Gazi Üniversitesi Spor Bilimleri Fakültesi’nden Prof. Dr. H. Ahmet Pekel, başarılarla dolu bir hayatın örnek alınası eğitimcisi… Ortaokul yıllarında sporla tanışan Prof. Dr. H. Ahmet Pekel, sporu hayatının her alanına entegre ediyor ve başarılı bir sporcu olarak başladığı kariyerinde antrenörlük, akademisyenlik ve yöneticilik de yapıyor. Prof. Dr. H. Ahmet Pekel, Havuz & Sauna dergisine özel gerçekleştirdiğimiz röportajımızda hem meslek hayatına hem de yüzme sporuna dair önemli bilgiler verdi. Yüzme sporunun uzun vadede planlanması gerektiğini söyleyen Pekel, sürdürülebilir başarıya planlı çalışma sonucu ulaşılabileceğini de sözlerine ekliyor.

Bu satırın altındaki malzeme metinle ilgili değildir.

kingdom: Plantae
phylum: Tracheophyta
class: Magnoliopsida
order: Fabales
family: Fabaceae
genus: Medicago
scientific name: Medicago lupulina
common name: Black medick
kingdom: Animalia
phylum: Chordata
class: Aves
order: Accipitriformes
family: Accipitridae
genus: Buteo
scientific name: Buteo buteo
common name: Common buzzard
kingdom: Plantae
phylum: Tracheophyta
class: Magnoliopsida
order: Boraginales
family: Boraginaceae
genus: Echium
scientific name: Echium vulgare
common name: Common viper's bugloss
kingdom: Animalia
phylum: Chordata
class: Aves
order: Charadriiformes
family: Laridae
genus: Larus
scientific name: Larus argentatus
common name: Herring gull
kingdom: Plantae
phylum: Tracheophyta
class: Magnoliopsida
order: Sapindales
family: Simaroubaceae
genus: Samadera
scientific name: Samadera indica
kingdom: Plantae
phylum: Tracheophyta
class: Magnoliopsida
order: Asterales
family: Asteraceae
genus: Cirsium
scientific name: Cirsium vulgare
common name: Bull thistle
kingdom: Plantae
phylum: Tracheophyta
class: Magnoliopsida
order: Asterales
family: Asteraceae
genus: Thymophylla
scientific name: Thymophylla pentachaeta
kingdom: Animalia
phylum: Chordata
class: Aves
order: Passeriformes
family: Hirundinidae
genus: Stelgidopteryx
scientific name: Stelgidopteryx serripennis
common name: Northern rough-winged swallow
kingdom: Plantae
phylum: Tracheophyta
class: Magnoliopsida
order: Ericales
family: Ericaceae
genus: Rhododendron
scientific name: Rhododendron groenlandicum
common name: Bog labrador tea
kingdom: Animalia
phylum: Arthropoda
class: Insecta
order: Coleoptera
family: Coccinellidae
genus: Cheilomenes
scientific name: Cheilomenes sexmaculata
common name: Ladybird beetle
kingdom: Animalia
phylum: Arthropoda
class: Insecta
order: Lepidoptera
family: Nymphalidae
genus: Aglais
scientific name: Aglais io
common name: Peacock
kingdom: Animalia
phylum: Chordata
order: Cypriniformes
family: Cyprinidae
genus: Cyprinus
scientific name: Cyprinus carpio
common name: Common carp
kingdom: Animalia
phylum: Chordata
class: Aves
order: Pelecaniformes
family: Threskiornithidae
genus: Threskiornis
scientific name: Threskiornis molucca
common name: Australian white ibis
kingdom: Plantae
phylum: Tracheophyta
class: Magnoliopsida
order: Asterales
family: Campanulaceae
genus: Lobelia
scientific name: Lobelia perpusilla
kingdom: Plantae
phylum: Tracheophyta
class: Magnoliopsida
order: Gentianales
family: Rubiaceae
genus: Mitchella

Öncelikle sizi biraz tanıyabilir miyiz?
15 Temmuz 1973 yılında Almanya’da dünyaya geldim ve 7 yaşında Türkiye’ye döndüm. Sporla ilk tanışmam ortaokul yıllarımda oldu. Hemen her çocuğun spora yönlendirilmesinde önemli bir yeri olan Beden Eğitimi öğretmenim Gülden Saban, özverisi ve disipliniyle bizlere spor sevgisini aşıladı. 1987 yılı yaz ayında Askeri Liseler giriş sınavında başarılı olarak İstanbul’da Kuleli Askeri Lisesi’ne girdim. Orada da Beden Eğitimi öğretmenim Barış Sunay’ın yönlendirmesiyle atletizm takımına girmek istedim ama çeşitli nedenlerle takıma giremedim. Barış binbaşı ders öğretmenlerimle bire bir görüşmeler yaptı, desteklenmemi istedi ve ancak lise ikinci sınıfın başında atletizm takımıyla antrenmanlara başlayabildim.
İlk başarımı dört ay sonra elde ettim. Ege’nin incisi güzel İzmir’de bulunan o zamanların tek kapalı atletizm pistinde Uzun Atlama Yıldız Erkekler kategorisinde ilk Türkiye Şampiyonluğu madalyamı taktım. Ardından birçok başarıyı 100m ve 200m başta olmak üzere 4x100m ve 4x400m bayrak yarışmalarında yakalama şansım oldu. 1991 yılı yaz aylarında Hava Harp Okulu’na giriş için yapılan pilotaj muayenelerinde göz taramasında onay alamadığım için Ankara’ya Kara Harp Okulu’nda eğitimime devam ettim. Atletizmin saygın antrenörlerinden binbaşı Güner Güngör ile aynı çatı altında başarıya koşmak benim için özel bir şanstı. Güner hocam sayesinde başarılarımı artırdım. 1992 yılında kendisine ait olan 100m ve 200 m Gençler Türkiye rekorunu kırdığım günün sevinci hâlâ gözlerimin önündedir. Artık bir yol ayrımına gelmiştim. Spordaki başarılarımın ardından kariyerime akademik olarak devam etmeye karar verdim ve 1995 yılında şanlı ordumun üniformasını çıkararak ordudan ayrıldım.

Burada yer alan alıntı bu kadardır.